Document indexing concepts (#1055)

guilload · fmassot · web-flow · commit 1e3d9c1c6764 · 2022-01-11T02:20:16.000+01:00
Co-authored-by: François Massot &lt;francois.massot@gmail.com&gt;
diff --git a/docs/design/indexing.md b/docs/design/indexing.md
@@ -3,5 +3,44 @@ title: Indexing
 sidebar_position: 2
 ---
 
-Work started on Notion.
+## Supported data formats
 
+Quickwit ingests JSON records and refers to them as "documents" or "docs". Each document must be a JSON object. When ingesting files, documents must be separated by a newline.
+
+As of version 0.2, Quickwit does not support file formats such as `Avro` or `CSV`. Compression formats such as `bzip2` or `gzip` are also not supported.
+
+## Data model
+
+As of version 0.2, Quickwit only supports indexes with a fixed schema. The "document mapping" of an index, also commonly called "doc mapping", is a list of field names and types that declares the schema of an index. Additionally, a doc mapping specifies how documents are indexed (tokenizers) and stored (column- vs. row-oriented).
+
+
+## Merge process and merge policy
+
+An index is broken into immutable splits. The size of a split is defined by the number of documents it carries. A split is considered "mature" when its size reaches a threshold defined in the index config as `split_num_docs_target`.
+
+An indexer buffers incoming documents and produces a new split when the size of the buffer reaches `split_num_docs_target` or `commit_timeout_secs` seconds have passed since the first document has been enqueued, depending on which event occurs first.

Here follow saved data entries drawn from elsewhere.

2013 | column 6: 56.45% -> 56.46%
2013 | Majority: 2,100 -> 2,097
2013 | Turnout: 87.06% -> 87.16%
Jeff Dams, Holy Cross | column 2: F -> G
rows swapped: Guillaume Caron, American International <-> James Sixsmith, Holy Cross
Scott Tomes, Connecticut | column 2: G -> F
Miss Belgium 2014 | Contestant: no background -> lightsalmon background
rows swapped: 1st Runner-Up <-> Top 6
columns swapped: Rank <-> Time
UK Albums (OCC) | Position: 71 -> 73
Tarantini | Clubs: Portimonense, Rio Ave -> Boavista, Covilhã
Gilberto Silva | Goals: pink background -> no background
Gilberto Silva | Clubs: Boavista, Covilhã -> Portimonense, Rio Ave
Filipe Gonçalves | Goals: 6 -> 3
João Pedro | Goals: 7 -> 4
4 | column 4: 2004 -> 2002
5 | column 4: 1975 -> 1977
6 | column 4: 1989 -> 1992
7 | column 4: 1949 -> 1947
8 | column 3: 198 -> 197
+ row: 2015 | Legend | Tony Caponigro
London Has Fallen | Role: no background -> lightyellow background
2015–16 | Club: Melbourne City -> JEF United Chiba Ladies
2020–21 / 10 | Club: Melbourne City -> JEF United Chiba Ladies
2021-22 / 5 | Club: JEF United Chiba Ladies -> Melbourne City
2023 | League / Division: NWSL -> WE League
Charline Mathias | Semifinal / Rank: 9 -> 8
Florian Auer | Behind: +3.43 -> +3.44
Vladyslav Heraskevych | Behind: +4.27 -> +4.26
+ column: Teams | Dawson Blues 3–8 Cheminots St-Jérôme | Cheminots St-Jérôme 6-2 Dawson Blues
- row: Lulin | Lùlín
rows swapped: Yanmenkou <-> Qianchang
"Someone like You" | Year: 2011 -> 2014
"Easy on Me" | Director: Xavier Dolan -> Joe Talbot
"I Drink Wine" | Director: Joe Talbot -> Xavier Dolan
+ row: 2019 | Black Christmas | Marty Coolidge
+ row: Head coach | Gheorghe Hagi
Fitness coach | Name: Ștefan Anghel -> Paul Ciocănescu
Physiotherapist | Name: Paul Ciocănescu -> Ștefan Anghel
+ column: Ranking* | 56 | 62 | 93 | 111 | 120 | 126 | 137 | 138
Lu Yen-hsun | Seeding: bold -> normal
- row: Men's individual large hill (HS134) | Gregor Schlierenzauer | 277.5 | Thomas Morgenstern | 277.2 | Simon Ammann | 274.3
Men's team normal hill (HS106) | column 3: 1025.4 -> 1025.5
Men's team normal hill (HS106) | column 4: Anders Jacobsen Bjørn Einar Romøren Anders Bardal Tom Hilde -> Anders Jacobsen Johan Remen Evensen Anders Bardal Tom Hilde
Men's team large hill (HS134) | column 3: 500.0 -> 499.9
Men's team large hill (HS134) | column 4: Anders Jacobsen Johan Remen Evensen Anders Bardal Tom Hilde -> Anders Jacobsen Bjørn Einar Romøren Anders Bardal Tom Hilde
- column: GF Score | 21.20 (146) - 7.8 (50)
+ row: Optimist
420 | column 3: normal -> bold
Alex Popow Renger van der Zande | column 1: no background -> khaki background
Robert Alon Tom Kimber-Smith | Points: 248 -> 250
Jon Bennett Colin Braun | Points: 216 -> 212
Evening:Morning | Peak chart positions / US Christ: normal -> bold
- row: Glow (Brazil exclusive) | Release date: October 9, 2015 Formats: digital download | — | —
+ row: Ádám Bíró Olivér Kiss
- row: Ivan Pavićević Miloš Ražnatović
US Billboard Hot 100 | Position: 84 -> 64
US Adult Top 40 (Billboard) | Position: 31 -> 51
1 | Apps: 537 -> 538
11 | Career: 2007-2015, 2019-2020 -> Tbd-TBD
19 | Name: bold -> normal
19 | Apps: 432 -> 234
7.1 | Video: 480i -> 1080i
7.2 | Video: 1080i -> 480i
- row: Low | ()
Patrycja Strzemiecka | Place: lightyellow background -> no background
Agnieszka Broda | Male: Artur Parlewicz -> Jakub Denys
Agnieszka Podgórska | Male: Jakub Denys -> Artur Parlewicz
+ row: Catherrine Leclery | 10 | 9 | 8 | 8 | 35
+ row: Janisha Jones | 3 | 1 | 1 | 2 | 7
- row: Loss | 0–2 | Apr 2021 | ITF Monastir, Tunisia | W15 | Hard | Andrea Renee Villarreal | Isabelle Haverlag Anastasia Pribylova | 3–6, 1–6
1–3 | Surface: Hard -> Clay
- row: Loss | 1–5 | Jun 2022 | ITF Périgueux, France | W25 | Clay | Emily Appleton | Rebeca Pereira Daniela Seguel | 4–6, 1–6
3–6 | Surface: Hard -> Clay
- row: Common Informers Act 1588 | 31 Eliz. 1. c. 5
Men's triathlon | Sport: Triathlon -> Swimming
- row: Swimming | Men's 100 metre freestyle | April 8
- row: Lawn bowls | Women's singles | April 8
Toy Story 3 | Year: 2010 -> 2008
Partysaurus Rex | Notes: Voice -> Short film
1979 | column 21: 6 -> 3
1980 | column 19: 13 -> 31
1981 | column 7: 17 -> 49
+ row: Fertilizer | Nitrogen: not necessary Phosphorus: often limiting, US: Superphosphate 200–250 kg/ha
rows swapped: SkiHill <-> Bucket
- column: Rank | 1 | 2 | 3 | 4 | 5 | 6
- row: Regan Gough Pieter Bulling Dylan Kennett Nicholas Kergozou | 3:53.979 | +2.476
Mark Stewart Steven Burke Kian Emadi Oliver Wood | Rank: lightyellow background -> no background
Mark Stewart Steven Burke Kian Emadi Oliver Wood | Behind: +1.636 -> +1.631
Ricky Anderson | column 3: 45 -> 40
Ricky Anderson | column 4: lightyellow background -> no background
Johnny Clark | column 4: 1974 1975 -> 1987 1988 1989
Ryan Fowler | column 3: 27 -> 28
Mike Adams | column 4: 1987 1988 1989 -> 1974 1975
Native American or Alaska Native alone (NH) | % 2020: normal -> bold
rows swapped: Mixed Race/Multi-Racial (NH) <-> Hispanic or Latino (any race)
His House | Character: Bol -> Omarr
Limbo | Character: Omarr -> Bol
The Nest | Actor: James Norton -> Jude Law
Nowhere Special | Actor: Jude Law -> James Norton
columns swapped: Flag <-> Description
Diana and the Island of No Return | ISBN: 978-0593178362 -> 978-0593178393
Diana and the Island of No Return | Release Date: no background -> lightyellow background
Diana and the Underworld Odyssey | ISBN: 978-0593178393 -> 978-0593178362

In the latter case, the indexer generates immature splits. The merge process designates the iterative procedure that groups and merges immature splits together to produce mature splits.
+
+The merge policy controls the merge algorithm, which is mainly driven by the two parameters `split_num_docs_target` and `merge_factor`. Each time a new split is published, the merge policy examines the list of immature splits and attempts to merge `merge_factor` splits together in order to produce larger splits. The merge policy may also decide to merge fewer or more splits together if deemed necessary. Finally, the merge algorithm never merges more than `max_merge_factor` splits together.
+
+## Split store
+
+The split store keeps recently published and immature splits on disk to speed up the merge process. After a successful merge phase, the split store evicts dangling splits.
+
+The disk space allocated to the split store is controlled by the config parameters `split_store_max_num_splits` and `split_store_max_num_bytes`.
+
+## Data sources
+
+A data source designates the location and set of parameters that allow to connect to and ingest data from an external data store, which can be a file, a stream, or a database. Often, Quickwit simply refers to data sources as "sources". The indexing engine supports file-based and stream-based sources. Finally, Quickwit can insert data into an index from one or multiple sources, defined in the index config.
+
+
+### File sources
+
+File sources are sources that read data from a file stored on the local file system.
+
+### Streaming sources
+
+Streaming sources are sources that read data from a streaming service such as Apache Kafka. As of version 0.2, Quickwit only supports Apache Kafka. Future versions of Quickwit will support additional streaming services such as Amazon Kinesis.
+
+## Checkpoint
+
+Quickwit achieves exactly-once processing using checkpoints. For each source, a "source checkpoint" records up to which point documents have been processed in the target file or stream. Checkpoints are stored in the metastore and updated atomically each time a new split is published. When an indexing error occurs, the indexing process is resumed right after the last successfully published checkpoint. Internally, a source checkpoint is represented as an object mapping from absolute paths or partition IDs to offsets or sequence numbers.